In Mine la regia svolge un ruolo fondamentale, curatissima in ogni particolare, racconta una storia pensata in ogni sua piccolezza, e c’è un’attenzione per il dettaglio che tradisce lunghe discussioni tra i due Fabio sull’inquadratura migliore da fare, su quella che avrebbe avuto un maggiore impatto visivo una volta filmata.
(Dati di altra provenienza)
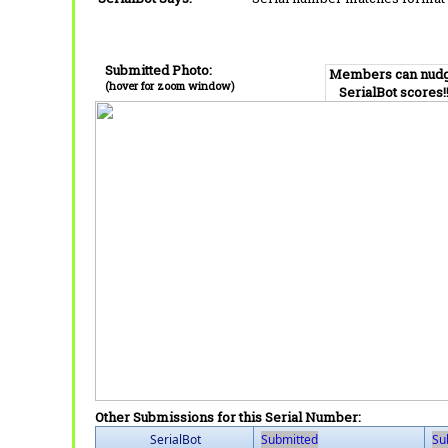
Submitted Photo:
Members can nud
(hover for zoom window)
SerialBot scores!
Other Submissions for this Serial Number:
SerialBot
Submitted
Su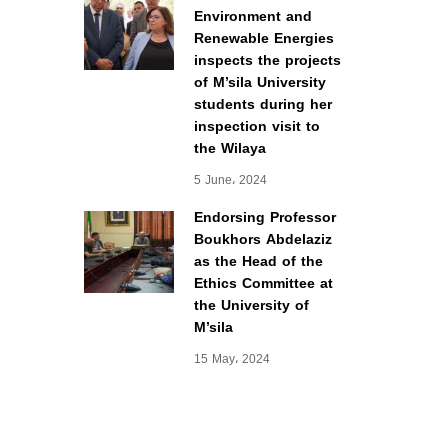
Environment and
Renewable Energies
inspects the projects
of M’sila University
students during her
inspection visit to
the Wilaya
5 June، 2024
Endorsing Professor
Boukhors Abdelaziz
as the Head of the
Ethics Committee at
the University of
M’sila
15 May، 2024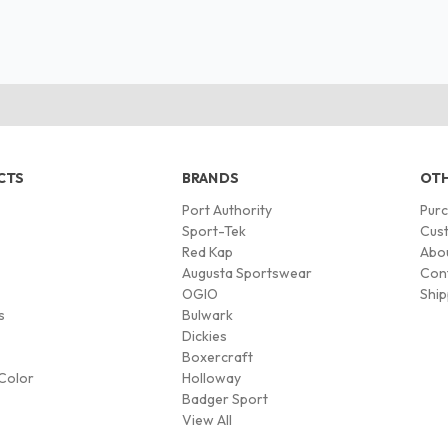
CTS
BRANDS
OTH
Port Authority
Pur
s
Sport-Tek
Cust
Red Kap
Abo
Augusta Sportswear
Con
OGIO
Ship
s
Bulwark
Dickies
Boxercraft
Color
Holloway
Badger Sport
View All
Questo film ci regala una nuova prospettiva rispetto ad altri dello stesso genere che lo hanno preceduto, come ad esempio “Buried” oppure “127 Ore” dove i protagonisti si trovano fisicamente incastrati rispettivamente in una bara o in un crepaccio nella roccia; invece in Mine è diverso, il protagonista si trova nel bel mezzo del deserto, non ha nulla intorno a sé, ma è comunque bloccato, questo stratagemma permette ai due Fabio di compiere un balzo in avanti sia in termini visivi che di significato.
Parallelamente alla regia, anche il montaggio ricopre un peso essenziale nella storia: è proprio ad esso che sono affidate le scene emotivamente più cariche, in cui il continuo contrapporsi di tutte le situazioni che hanno messo letteralmente in ginocchio il nostro protagonista, grazie al montaggio assumono un significato nuovo e più profondo.
La stessa maniacale attenzione viene dedicata anche al suono, spesso trascurato nei film di genere, dove ogni fruscio e ogni ticchettio assumono un ruolo fondamentale nell’economia della storia.
Ovviamente il film non avrebbe avuto lo stesso effetto senza il suo protagonista, Armie Hammer, che dopo l’exploit di “The Social Network” , dove interpretava entrambi i gemelli Winklevoss, ha inanellato una serie di ruoli che il pubblico onnivoro delle sale magari ricorda vagamente: gli sfortunati “The Lone Ranger” e “The Man From The U.N.C.L.E.”. Questa volta è completamente diverso perché Hammer riesce nell’impresa di reggere tutto il film sulle sue spalle, anzi sulle sue gambe; più va avanti il film e più riesce a trasmettere col suo volto che la guerra che tormenta il protagonista è soprattutto interiore.
Anche tutti i comprimari ricoprono un ruolo essenziale, Annabelle Wallis (Peaky Blinders, Fleming) e Tom Cullen (Mondo senza Fine, Black Mirror), entrambi provenienti dalle serie TV inglesi, non rappresentano solamente l’amico fraterno o l’interesse amoroso e nonostante il loro ruolo sia piccolo, questo non significa che non sia approfondito. Una nota di merito va anche a Clint Dyer, nel ruolo del berbero, la cui funzione è sia di guida che di intermezzo comico.
Il film potrebbe benissimo passare per una produzione puramente americana, il protagonista in primis lo è, con tutti gli stereotipi che la figura del soldato statunitense si porta dietro, e anche lo stile adottato per raccontare la storia non potrebbe essere più americano. Nonostante parta come un semplice thriller, dalla metà in poi il film si trasforma, per arrivare a conclusioni molto più intime.
Si potrebbe pensare che il film nella seconda parte si perda un po’, poiché verso la fine tende a diventare molto metaforico, ma questo non succede perché grazie alla sapiente costruzione della prima ora, il film non perde di credibilità, ma al contrario acquista un significato più profondo.
In conclusione un film consigliatissimo, non mi capitava da parecchio tempo di ritrovarmi seduta sul bordo della poltrona del cinema, con l’ansia alle stelle per conoscere il finale di una storia.